Task description → Copy the data word for word, beginning at the very start and ending with the line that contains "urificación".
==== Dataset records ====
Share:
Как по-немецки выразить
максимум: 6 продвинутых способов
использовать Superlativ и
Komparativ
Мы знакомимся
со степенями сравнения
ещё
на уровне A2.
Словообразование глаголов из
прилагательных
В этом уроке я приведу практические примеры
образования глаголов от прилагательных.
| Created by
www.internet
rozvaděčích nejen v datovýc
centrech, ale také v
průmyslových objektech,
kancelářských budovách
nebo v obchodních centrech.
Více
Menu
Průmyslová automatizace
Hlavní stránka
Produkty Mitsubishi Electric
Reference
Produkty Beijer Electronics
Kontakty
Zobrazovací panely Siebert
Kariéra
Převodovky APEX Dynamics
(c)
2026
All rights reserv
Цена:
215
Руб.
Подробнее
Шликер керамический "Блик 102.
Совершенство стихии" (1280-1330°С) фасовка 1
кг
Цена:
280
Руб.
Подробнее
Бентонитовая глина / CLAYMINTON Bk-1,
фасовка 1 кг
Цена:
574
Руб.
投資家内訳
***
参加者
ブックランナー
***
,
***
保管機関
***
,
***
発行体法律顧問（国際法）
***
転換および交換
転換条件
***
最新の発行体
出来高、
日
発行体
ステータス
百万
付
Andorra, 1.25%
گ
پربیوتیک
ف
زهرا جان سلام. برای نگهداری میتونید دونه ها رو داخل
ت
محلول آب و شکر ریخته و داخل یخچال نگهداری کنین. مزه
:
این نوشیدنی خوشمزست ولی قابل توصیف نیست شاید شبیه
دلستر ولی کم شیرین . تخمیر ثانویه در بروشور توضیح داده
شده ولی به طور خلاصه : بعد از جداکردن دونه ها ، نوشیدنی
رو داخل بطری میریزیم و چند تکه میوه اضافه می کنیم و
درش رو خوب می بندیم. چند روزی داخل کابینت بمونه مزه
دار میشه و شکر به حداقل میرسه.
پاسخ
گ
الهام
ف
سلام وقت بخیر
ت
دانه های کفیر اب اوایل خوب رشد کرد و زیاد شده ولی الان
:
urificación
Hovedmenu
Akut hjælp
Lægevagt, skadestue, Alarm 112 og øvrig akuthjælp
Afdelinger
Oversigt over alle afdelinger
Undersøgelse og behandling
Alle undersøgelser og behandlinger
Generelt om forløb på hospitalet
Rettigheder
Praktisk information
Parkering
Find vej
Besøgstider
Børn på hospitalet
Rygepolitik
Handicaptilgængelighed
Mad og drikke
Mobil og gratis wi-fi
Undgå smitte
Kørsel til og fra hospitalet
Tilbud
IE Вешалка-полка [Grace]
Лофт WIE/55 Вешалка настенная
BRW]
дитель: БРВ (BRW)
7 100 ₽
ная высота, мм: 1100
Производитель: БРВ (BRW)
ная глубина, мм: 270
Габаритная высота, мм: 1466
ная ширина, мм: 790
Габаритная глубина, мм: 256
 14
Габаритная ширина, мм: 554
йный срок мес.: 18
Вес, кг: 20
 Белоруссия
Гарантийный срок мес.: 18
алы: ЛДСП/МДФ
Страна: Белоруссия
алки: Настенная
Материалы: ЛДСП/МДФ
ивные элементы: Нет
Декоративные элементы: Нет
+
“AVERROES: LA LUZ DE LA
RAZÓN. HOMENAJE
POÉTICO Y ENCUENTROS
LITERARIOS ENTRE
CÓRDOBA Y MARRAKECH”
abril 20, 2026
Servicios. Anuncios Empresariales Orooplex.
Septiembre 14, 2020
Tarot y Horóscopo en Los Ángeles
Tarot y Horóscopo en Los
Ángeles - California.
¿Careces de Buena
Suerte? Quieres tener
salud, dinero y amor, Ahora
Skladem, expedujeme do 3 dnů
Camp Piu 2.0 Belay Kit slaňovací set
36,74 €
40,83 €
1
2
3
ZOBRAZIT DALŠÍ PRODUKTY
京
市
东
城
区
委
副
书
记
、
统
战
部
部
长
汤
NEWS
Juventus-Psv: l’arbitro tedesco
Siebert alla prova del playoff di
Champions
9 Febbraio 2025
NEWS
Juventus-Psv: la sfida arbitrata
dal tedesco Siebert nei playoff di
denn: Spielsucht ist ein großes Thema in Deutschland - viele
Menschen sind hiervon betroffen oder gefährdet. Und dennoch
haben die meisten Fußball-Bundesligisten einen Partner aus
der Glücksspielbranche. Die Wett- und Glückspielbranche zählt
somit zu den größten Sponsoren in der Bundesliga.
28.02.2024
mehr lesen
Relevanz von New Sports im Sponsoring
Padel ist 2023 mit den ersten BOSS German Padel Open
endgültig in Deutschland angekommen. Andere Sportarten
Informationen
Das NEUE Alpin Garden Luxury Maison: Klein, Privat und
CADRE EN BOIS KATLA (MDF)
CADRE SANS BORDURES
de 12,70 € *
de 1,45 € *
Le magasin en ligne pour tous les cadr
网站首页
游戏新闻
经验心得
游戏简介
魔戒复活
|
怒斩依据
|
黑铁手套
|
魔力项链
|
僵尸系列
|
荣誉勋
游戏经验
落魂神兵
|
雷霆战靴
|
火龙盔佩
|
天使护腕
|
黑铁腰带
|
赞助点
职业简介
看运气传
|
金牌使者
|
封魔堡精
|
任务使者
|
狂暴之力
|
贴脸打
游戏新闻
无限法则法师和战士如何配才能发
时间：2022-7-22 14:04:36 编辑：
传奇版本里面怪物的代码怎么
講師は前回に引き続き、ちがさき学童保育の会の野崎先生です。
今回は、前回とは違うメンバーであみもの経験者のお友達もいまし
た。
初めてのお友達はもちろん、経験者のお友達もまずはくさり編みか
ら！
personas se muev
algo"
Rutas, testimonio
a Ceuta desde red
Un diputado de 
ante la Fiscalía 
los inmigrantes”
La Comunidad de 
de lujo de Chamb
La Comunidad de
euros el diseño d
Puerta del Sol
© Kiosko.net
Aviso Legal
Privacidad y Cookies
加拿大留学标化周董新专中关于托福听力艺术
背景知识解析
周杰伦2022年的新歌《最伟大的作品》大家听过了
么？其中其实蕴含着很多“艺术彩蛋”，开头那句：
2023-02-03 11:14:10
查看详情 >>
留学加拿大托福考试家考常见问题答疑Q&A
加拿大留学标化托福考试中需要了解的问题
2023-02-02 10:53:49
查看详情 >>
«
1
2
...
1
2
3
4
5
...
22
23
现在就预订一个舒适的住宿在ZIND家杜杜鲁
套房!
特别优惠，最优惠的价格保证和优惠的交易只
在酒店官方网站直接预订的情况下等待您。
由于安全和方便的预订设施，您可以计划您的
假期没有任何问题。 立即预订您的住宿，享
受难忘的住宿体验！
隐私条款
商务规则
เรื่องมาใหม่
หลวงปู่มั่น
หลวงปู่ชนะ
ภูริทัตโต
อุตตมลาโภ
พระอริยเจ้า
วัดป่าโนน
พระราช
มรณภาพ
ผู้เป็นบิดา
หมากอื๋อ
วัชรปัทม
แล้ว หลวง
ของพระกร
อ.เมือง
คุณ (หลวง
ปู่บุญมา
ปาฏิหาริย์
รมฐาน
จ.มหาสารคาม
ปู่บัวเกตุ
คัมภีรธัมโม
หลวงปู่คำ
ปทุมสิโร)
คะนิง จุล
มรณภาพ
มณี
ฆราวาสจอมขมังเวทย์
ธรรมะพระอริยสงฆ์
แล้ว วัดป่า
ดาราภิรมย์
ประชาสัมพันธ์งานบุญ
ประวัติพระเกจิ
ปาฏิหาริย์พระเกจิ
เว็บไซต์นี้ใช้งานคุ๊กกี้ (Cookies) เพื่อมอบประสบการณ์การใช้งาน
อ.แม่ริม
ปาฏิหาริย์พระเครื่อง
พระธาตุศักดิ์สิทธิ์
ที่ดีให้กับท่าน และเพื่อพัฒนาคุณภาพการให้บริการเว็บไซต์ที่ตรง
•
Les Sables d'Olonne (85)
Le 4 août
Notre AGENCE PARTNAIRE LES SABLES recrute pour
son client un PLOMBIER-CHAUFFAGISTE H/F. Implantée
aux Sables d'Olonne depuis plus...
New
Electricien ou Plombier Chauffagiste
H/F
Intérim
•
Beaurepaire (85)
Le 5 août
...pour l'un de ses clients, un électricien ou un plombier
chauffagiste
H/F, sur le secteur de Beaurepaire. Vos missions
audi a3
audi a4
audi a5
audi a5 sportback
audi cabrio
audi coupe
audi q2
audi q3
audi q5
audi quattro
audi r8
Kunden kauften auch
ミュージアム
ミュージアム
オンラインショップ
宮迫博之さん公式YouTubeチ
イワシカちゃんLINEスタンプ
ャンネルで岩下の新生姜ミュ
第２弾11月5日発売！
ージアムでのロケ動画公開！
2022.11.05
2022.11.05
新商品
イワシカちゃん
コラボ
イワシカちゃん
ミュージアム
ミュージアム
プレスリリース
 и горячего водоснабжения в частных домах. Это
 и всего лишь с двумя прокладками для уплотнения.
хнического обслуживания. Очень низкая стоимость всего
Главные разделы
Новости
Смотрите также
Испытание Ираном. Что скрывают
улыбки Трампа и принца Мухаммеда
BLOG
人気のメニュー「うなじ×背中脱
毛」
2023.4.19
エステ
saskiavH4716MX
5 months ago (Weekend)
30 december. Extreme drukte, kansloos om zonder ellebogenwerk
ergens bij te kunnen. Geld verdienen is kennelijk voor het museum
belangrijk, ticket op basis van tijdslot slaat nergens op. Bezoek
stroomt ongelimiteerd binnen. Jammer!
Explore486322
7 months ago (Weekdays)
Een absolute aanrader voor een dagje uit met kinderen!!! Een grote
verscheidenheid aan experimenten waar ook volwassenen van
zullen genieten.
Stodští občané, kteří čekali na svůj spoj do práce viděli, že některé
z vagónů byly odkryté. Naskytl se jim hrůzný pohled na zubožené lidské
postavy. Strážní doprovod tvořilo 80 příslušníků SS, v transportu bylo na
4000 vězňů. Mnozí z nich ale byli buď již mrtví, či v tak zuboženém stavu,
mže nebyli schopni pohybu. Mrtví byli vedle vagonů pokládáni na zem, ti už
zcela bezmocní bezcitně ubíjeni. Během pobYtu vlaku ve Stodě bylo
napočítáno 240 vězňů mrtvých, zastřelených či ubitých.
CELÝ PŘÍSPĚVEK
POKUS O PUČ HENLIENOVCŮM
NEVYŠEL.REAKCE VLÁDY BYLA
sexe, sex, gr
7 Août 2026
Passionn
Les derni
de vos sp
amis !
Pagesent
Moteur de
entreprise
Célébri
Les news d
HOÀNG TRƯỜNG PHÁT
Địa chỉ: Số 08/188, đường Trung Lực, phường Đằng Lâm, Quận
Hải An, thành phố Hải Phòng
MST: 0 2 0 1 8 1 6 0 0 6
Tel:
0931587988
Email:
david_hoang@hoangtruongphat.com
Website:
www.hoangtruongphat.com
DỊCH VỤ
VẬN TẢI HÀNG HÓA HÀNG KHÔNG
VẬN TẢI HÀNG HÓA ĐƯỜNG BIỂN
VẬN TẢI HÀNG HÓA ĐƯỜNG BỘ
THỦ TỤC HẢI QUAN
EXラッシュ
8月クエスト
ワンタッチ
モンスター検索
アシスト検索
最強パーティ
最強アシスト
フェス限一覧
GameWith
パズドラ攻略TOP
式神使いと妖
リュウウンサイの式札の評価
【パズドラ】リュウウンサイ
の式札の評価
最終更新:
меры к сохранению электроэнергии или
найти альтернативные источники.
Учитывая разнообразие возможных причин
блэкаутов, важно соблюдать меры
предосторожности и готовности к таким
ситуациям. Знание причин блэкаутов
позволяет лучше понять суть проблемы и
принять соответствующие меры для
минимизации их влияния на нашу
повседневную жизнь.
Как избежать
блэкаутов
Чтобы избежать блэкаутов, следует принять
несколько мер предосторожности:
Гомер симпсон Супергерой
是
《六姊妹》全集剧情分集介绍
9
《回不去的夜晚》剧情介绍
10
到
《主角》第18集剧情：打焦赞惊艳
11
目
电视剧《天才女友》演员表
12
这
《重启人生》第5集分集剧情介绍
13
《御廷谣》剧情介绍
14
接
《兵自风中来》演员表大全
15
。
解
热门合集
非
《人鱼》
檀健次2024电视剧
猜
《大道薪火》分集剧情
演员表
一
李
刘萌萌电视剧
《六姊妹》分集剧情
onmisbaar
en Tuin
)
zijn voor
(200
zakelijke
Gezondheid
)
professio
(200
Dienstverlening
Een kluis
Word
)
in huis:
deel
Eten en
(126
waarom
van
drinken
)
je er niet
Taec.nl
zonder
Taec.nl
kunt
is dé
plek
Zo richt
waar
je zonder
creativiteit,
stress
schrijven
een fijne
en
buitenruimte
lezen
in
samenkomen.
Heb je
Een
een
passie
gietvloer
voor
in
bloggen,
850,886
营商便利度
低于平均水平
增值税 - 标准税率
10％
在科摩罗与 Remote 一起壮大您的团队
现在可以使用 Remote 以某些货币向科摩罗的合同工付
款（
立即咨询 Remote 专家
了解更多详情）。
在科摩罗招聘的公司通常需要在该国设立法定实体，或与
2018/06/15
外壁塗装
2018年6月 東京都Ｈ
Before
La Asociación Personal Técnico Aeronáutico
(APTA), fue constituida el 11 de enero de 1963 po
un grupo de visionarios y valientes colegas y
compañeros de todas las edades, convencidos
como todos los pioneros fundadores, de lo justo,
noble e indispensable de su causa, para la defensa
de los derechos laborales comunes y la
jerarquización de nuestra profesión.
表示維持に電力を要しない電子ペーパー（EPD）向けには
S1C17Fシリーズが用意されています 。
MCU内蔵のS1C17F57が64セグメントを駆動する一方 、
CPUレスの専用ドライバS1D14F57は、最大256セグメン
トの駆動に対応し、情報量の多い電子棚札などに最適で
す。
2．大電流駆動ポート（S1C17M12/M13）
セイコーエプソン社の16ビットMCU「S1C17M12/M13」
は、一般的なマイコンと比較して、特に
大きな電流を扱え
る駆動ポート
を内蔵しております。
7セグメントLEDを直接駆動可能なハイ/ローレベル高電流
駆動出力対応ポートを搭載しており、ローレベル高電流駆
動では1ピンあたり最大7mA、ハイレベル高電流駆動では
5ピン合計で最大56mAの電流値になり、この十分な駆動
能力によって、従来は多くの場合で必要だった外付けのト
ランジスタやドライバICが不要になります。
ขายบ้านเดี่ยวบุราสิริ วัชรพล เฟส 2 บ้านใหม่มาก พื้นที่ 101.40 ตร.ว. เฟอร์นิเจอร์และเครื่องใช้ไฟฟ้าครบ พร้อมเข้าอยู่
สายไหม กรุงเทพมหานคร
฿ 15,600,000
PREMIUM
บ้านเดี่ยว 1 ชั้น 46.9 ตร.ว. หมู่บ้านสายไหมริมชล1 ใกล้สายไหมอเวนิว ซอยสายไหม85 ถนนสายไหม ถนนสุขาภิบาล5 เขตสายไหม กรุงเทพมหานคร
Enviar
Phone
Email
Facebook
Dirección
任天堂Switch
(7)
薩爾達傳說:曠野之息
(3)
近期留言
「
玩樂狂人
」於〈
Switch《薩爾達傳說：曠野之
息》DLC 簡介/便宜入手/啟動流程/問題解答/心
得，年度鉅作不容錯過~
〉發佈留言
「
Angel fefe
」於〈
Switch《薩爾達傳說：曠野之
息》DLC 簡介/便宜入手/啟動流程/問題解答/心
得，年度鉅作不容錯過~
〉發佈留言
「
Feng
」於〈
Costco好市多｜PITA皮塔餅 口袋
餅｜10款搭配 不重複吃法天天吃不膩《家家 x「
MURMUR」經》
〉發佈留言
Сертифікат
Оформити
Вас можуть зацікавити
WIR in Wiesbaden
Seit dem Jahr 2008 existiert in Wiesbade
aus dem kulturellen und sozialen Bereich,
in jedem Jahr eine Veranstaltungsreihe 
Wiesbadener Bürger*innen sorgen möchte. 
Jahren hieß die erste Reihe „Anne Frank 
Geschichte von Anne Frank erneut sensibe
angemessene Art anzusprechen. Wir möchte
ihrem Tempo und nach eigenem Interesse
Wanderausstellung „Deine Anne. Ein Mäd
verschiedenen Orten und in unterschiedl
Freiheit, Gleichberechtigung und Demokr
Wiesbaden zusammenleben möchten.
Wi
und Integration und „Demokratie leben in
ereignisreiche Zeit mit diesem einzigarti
====
Task answer →
Share:
Как по-немецки выразить
максимум: 6 продвинутых способов
использовать Superlativ и
Komparativ
Мы знакомимся
со степенями сравнения
ещё
на уровне A2.
Словообразование глаголов из
прилагательных
В этом уроке я приведу практические примеры
образования глаголов от прилагательных.
| Created by
www.internet
rozvaděčích nejen v datovýc
centrech, ale také v
průmyslových objektech,
kancelářských budovách
nebo v obchodních centrech.
Více
Menu
Průmyslová automatizace
Hlavní stránka
Produkty Mitsubishi Electric
Reference
Produkty Beijer Electronics
Kontakty
Zobrazovací panely Siebert
Kariéra
Převodovky APEX Dynamics
(c)
2026
All rights reserv
Цена:
215
Руб.
Подробнее
Шликер керамический "Блик 102.
Совершенство стихии" (1280-1330°С) фасовка 1
кг
Цена:
280
Руб.
Подробнее
Бентонитовая глина / CLAYMINTON Bk-1,
фасовка 1 кг
Цена:
574
Руб.
投資家内訳
***
参加者
ブックランナー
***
,
***
保管機関
***
,
***
発行体法律顧問（国際法）
***
転換および交換
転換条件
***
最新の発行体
出来高、
日
発行体
ステータス
百万
付
Andorra, 1.25%
گ
پربیوتیک
ف
زهرا جان سلام. برای نگهداری میتونید دونه ها رو داخل
ت
محلول آب و شکر ریخته و داخل یخچال نگهداری کنین. مزه
:
این نوشیدنی خوشمزست ولی قابل توصیف نیست شاید شبیه
دلستر ولی کم شیرین . تخمیر ثانویه در بروشور توضیح داده
شده ولی به طور خلاصه : بعد از جداکردن دونه ها ، نوشیدنی
رو داخل بطری میریزیم و چند تکه میوه اضافه می کنیم و
درش رو خوب می بندیم. چند روزی داخل کابینت بمونه مزه
دار میشه و شکر به حداقل میرسه.
پاسخ
گ
الهام
ف
سلام وقت بخیر
ت
دانه های کفیر اب اوایل خوب رشد کرد و زیاد شده ولی الان
:
urificación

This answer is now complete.